Spatial and temporal niche characterization
The forest ground is characterized by exfoliated volcanic rocks (0 to 45 cm high) and rock outcrops. With geophysical imaging (GPR), we visualized differential species-specific vertical root placement in the soil surface, regolith, and rock fractures (Fig. 2). For oak, the finest detectable roots (diameter < 3 cm) occurred preferentially in soil pockets and rock fractures at depths > 25 cm, whereas the thicker roots (5 to 7 cm) were located at the soil surface (differences in vertical root distribution, P < 0.001 , Figs. 2b; 3d, f). Pine in contrast, concentrated its finest roots (< 3cm) near the soil surface (top 10 cm, P <0.001; Figs. 2a; 3a), however the thicker roots were observed in the regolith between 20 – 30 cm depth (P <0.001; Figs. 2a; 3c).
We confirmed that oak and pine trees used different water sources throughout the year by comparing monthly stable isotope ratios of xylem water with soil and rainwater; these data provide direct evidence for spatial and temporal niche occupation by the two species. When combining geophysical methods with stable isotope ratio information of water from different soil/rock substrates and xylem of trees, we discovered that trees of both species occupied between one to four spatial niches (Table 1, Fig. 4) distributed in three geologically distinct substrates (Fig. S2). In the regolith layer, in several periods two separate pools of water were apparent, one in the upper regolith at the interface with the shallow soil and the other in the lower regolith within rock pockets at its deeper distribution (Figs. 2, 4).
When considering the soil/rock strata and the wetting/drying cycles in the course of three years, as well as specific tree functional traits employed, we identified nine niche configurations together forming a complex nichescape. With nichescape we refer to the set of traits employed by plants to garner water, that is spatially and temporally distributed in the soil-rock continuum (Table 1, Fig. 4).Single-niche-sharing only occurred during the rainy season of September 2012, when oak and pine satisfied all their water needs from surface soil (Table 1(A), Figs. 4a and S3.1 i).Double niche sharing occurred in the wet season 2013, when oak and pine roots acquired water from both the surface soil and the upper regolith (Table 1(D), Figs. 4d, S3.2 f-i), however the two tree species exploited differential proportions from each niche. While pine got most of the water from the surface soil (90%), oak acquired most from the upper regolith (85%). Another case, yet ofindirect double niche sharing occurred in the dry season (depletion period 2012-2013, Table 1(C), Figs. 4c, S3.1 d, S3.2 c), when oak in both stands acquired most water (92%) from rock fractures and a small portion (8%) from the surface soil/upper regolith. In contrast, pine (in mixed stands) took up water from surface soil/upper regolith plus water originating from rock fractures, which had previously been hydraulically lifted by oak roots from the rock fracture to the surface soil, where pine could access it (xylem water δD = -38.6‰).

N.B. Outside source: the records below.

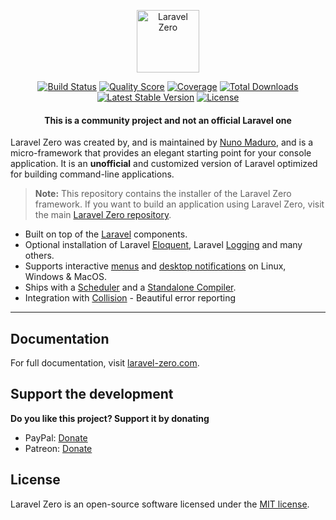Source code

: <p align="center">
    <img title="Laravel Zero" height="100" src="https://raw.githubusercontent.com/laravel-zero/docs/master/images/logo/laravel-zero-readme.png" />
</p>

<p align="center">
  <a href="https://travis-ci.org/laravel-zero/framework"><img src="https://img.shields.io/travis/laravel-zero/framework/stable.svg" alt="Build Status"></img></a>
  <a href="https://scrutinizer-ci.com/g/laravel-zero/framework"><img src="https://img.shields.io/scrutinizer/g/laravel-zero/framework.svg" alt="Quality Score"></img></a>
  <a href="https://scrutinizer-ci.com/g/laravel-zero/framework"><img src="https://img.shields.io/scrutinizer/coverage/g/laravel-zero/framework.svg" alt="Coverage"></img></a>
  <a href="https://packagist.org/packages/laravel-zero/framework"><img src="https://poser.pugx.org/laravel-zero/framework/d/total.svg" alt="Total Downloads"></a>
  <a href="https://packagist.org/packages/laravel-zero/framework"><img src="https://poser.pugx.org/laravel-zero/framework/v/stable.svg" alt="Latest Stable Version"></a>
  <a href="https://packagist.org/packages/laravel-zero/framework"><img src="https://poser.pugx.org/laravel-zero/framework/license.svg" alt="License"></a>
</p>

<h4> <center>This is a <bold>community project</bold> and not an official Laravel one </center></h4>

Laravel Zero was created by, and is maintained by [Nuno Maduro](https://github.com/nunomaduro), and is a micro-framework that provides an elegant starting point for your console application. It is an **unofficial** and customized version of Laravel optimized for building command-line applications.

> **Note:** This repository contains the installer of the Laravel Zero framework. If you want to build an application using Laravel Zero, visit the main [Laravel Zero repository](https://github.com/laravel-zero/laravel-zero).

- Built on top of the [Laravel](https://laravel.com) components.
- Optional installation of Laravel [Eloquent](http://laravel-zero.com/#/?id=database), Laravel [Logging](http://laravel-zero.com/#/?id=log) and many others.
- Supports interactive [menus](http://laravel-zero.com/#/?id=interactive-menus) and [desktop notifications](http://laravel-zero.com/#/?id=desktop-notifications) on Linux, Windows & MacOS.
- Ships with a [Scheduler](http://laravel-zero.com/#/?id=scheduler) and a [Standalone Compiler](http://laravel-zero.com/#/?id=build-a-standalone-application).
- Integration with [Collision](https://github.com/nunomaduro/collision) - Beautiful error reporting

------

## Documentation

For full documentation, visit [laravel-zero.com](http://laravel-zero.com/).

## Support the development
**Do you like this project? Support it by donating**

- PayPal: [Donate](https://www.paypal.com/cgi-bin/webscr?cmd=_s-xclick&hosted_button_id=66BYDWAT92N6L)
- Patreon: [Donate](https://www.patreon.com/nunomaduro)

## License

Laravel Zero is an open-source software licensed under the [MIT license](https://github.com/laravel-zero/laravel-zero/blob/stable/LICENSE.md).
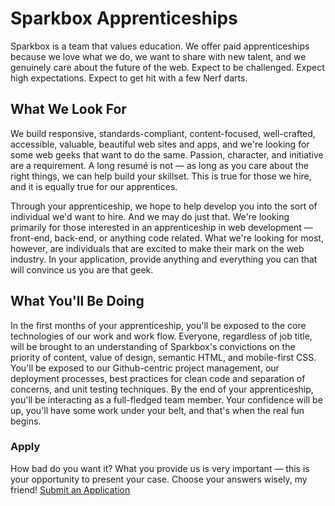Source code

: # Sparkbox Apprenticeships

Sparkbox is a team that values education. We offer paid apprenticeships because we love what we do, we want to share with new talent, and we genuinely care about the future of the web. Expect to be challenged. Expect high expectations. Expect to get hit with a few Nerf darts.

## What We Look For

We build responsive, standards-compliant, content-focused, well-crafted, accessible, valuable, beautiful web sites and apps, and we're looking for some web geeks that want to do the same.
Passion, character, and initiative are a requirement. A long resumé is not — as long as you care about the right things, we can help build your skillset. This is true for those we hire, and it is equally true for our apprentices.

Through your apprenticeship, we hope to help develop you into the sort of individual we'd want to hire. And we may do just that.
We're looking primarily for those interested in an apprenticeship in web development — front-end, back-end, or anything code related. What we're looking for most, however, are individuals that are excited to make their mark on the web industry. In your application, provide anything and everything you can that will convince us you are that geek.

## What You'll Be Doing

In the first months of your apprenticeship, you'll be exposed to the core technologies of our work and work flow. Everyone, regardless of job title, will be brought to an understanding of Sparkbox's convictions on the priority of content, value of design, semantic HTML, and mobile-first CSS. You'll be exposed to our Github-centric project management, our deployment processes, best practices for clean code and separation of concerns, and unit testing techniques.
By the end of your apprenticeship, you'll be interacting as a full-fledged team member. Your confidence will be up, you'll have some work under your belt, and that's when the real fun begins.

### Apply

How bad do you want it? What you provide us is very important — this is your opportunity to present your case. Choose your answers wisely, my friend! [Submit an Application](https://docs.google.com/a/heysparkbox.com/spreadsheet/viewform?formkey=dG9LNXU2M05MZEVnUE4teHJqeW9VSUE6MQ#gid=0)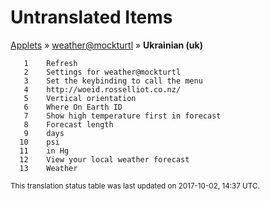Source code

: # Untranslated Items
[Applets](../../../README.md) &#187; [weather@mockturtl](../README.md) &#187; **Ukrainian (uk)**

       1	Refresh
       2	Settings for weather@mockturtl
       3	Set the keybinding to call the menu
       4	http://woeid.rosselliot.co.nz/
       5	Vertical orientation
       6	Where On Earth ID
       7	Show high temperature first in forecast
       8	Forecast length
       9	days
      10	psi
      11	in Hg
      12	View your local weather forecast
      13	Weather

<sup>This translation status table was last updated on 2017-10-02, 14:37 UTC.</sup>
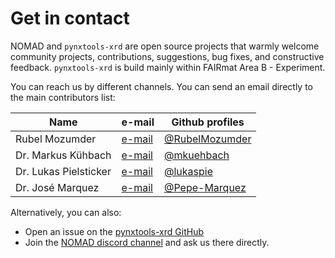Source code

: # Get in contact

NOMAD and `pynxtools-xrd` are open source projects that warmly welcome community projects, contributions, suggestions, bug fixes, and constructive feedback. `pynxtools-xrd` is build mainly within FAIRmat Area B - Experiment.

You can reach us by different channels. You can send an email directly to the main contributors list:

| Name | e-mail     | Github profiles |
|------|------------|-----------------|
| Rubel Mozumder | [e-mail](mailto:rubel.mozumder@physik.hu-berlin.de) | [@RubelMozumder](https://github.com/RubelMozumder) |
| Dr. Markus Kühbach | [e-mail](mailto:markus.kuehbach@physik.hu-berlin.de) | [@mkuehbach](https://github.com/mkuehbach) |
| Dr. Lukas Pielsticker | [e-mail](mailto:lukas.pielsticker@physik.hu-berlin.de) |  [@lukaspie](https://github.com/lukaspie) |
| Dr. José Marquez | [e-mail](mailto:josemarquez@physik.hu-berlin.de) | [@Pepe-Marquez](https://github.com/Pepe-Marquez) |

Alternatively, you can also:

- Open an issue on the [pynxtools-xrd GitHub](https://github.com/FAIRmat-NFDI/pynxtools-xrd/issues)
- Join the [NOMAD discord channel](https://discord.gg/Gyzx3ukUw8) and ask us there directly.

Oak and pine exhibit remarkable differences in wood and root anatomy. While in pine roots, a parenchyma is surrounding the tracheids, in oak roots this tissue is lacking (Figs. S6g, S4). Oak trunks show a particular structural anatomy of specialized tissue formed by fiber tracheids connecting vessel tissue (Cai, Li, Zhang, Zhang, & Tyree, 2014) (conductive structures, Fig. S6b, d), which serves for water storage (Fig. S6c). Besides, oak has a considerable number of vessels adapted to xeric conditions, i.e., it has mixture of vessels with different diameters. The placements of oak’s finest roots in rock fractures suggests specific adaptations in functional anatomy (Rodríguez-Robles et al., 2017) (Fig. 3f). These roots exhibit a triple layer of epidermal tissue and contain calcium oxalate crystals (druzes), and under extremely dry conditions, oak vessel diameter of roots decreases through the formation of tyloses (Gottwald, 1972) (Fig. S5d). Deep oak roots exhibited 83% more vessels with tyloses and 60% more druzes than surface roots (Fig. S5). Pine roots did not exhibit these kinds of anatomical adaptations.